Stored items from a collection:
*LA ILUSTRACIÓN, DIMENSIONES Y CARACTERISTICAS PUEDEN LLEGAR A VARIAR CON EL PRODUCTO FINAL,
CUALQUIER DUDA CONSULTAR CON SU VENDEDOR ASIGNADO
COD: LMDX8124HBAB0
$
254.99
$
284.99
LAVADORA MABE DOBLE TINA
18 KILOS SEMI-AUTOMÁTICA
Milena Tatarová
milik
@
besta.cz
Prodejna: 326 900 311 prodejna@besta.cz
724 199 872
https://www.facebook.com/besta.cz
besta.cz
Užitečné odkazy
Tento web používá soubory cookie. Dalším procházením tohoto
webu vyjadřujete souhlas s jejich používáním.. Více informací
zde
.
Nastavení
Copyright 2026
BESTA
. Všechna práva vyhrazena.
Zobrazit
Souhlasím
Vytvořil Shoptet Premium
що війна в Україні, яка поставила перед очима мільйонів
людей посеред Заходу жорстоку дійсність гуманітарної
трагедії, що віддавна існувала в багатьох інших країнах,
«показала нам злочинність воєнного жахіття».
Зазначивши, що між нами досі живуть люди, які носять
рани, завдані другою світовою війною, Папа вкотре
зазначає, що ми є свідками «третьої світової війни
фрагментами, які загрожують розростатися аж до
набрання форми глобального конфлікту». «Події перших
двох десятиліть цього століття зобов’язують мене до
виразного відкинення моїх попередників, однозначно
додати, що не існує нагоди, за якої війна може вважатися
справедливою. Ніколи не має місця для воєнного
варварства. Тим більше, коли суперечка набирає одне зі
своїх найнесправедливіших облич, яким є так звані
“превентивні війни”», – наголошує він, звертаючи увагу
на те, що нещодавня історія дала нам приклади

→ Your assignment:
Starting at the line that contains "двох десятиліть цього", reproduce each line through the end of the records exactly, both ends included.

→ Written answer:
двох десятиліть цього століття зобов’язують мене до
виразного відкинення моїх попередників, однозначно
додати, що не існує нагоди, за якої війна може вважатися
справедливою. Ніколи не має місця для воєнного
варварства. Тим більше, коли суперечка набирає одне зі
своїх найнесправедливіших облич, яким є так звані
“превентивні війни”», – наголошує він, звертаючи увагу
на те, що нещодавня історія дала нам приклади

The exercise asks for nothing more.